TASKS TO COMPLETE:
(1) In the article on Trump's "America first" approach, which country's experience is cited as showing that the approach creates market dysfunction?
(2) Pick up the article on a made-in-America market after its final sentence and write the next part.
Top of DOCUMENT PASSAGE
|01 January, 2019

A made-in-America market will be a distorted one

Trump’s “America first” mantra involves barriers to trade and immigration and a sort of manufacturing nationalism

U.S. President Donald Trump speaks to reporters before he meets U.S. political and military leaders during an unannounced visit to Al Asad Air Base, Iraq, December 26, 2018.

U.S. President Donald Trump speaks to reporters before he meets U.S. political and military leaders during an unannounced visit to Al Asad Air Base, Iraq, December 26, 2018.

Reuters/Jonathan Ernst

NEW YORK - U.S. President Donald Trump’s “America first” mantra involves barriers to trade and immigration and a sort of manufacturing nationalism. Experiences like Argentina’s show that this approach creates market dysfunction and can hit economic output and jobs. More of that kind of fallout is likely in 2019 as the White House rolls out further protectionist measures.
Bottom of DOCUMENT PASSAGE
Top of RECORDED DATA
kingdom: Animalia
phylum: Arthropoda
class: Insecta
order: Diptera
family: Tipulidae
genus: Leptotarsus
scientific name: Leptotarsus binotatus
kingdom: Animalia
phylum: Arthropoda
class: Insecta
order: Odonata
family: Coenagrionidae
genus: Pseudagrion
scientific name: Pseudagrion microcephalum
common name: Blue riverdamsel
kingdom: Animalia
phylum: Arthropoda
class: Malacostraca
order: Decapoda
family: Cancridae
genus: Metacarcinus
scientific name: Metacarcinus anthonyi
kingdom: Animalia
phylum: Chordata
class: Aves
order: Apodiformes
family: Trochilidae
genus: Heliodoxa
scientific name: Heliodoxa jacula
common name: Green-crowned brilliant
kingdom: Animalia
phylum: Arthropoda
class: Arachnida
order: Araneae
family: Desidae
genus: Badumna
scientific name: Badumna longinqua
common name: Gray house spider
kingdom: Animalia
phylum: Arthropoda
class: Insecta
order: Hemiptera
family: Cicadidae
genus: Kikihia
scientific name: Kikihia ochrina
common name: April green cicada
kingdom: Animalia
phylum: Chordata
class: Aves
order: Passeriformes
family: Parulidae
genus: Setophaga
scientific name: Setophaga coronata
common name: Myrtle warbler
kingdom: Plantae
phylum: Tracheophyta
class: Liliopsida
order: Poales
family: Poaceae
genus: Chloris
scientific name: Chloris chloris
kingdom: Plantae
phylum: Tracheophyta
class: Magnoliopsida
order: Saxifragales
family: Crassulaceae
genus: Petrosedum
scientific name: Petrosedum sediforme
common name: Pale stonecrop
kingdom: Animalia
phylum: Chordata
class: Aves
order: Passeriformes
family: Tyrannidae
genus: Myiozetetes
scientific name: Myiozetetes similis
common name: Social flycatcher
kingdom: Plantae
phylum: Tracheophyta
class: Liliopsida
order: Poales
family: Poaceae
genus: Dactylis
Bottom of RECORDED DATA
RESPONSES TO THE EXERCISE:
(1) Argentina's

(2)
Agricultural tariffs have already hit American farmers, prompting the promise of $12 billion in aid to offset the damage – one glaring market distortion.

Car prices, meanwhile, could increase by up to 20 percent if the U.S. administration imposes the threatened 25 percent levy on foreign content and manufacturers pass this through to U.S. consumers, the Peterson Institute for International Economics calculated in July. This is bad news for automakers and their employees. The increased cost would also vaporize up to a quarter of the tax reductions handed to car buyers in the 2017 cuts, the PIIE reckons.

That shows how import tariffs interact with global supply chains, also critical in consumer electronics. Several analysts have suggested the cost of Apple’s $1,000 iPhone X might double if the gadget could be made entirely in the United States — assuming the company didn’t absorb any of the extra cost.

There’s more to it, though. When President Cristina Fernandez insisted in the early part of this decade that electronics be made inside Argentina, then-trendy BlackBerry gave it a go. Despite Fernandez’s Trump-worthy photo opportunity when the first handset rolled out, the device was already out of date as well as too expensive, National Public Radio explained in a 2017 podcast. BlackBerry production ended within a few years.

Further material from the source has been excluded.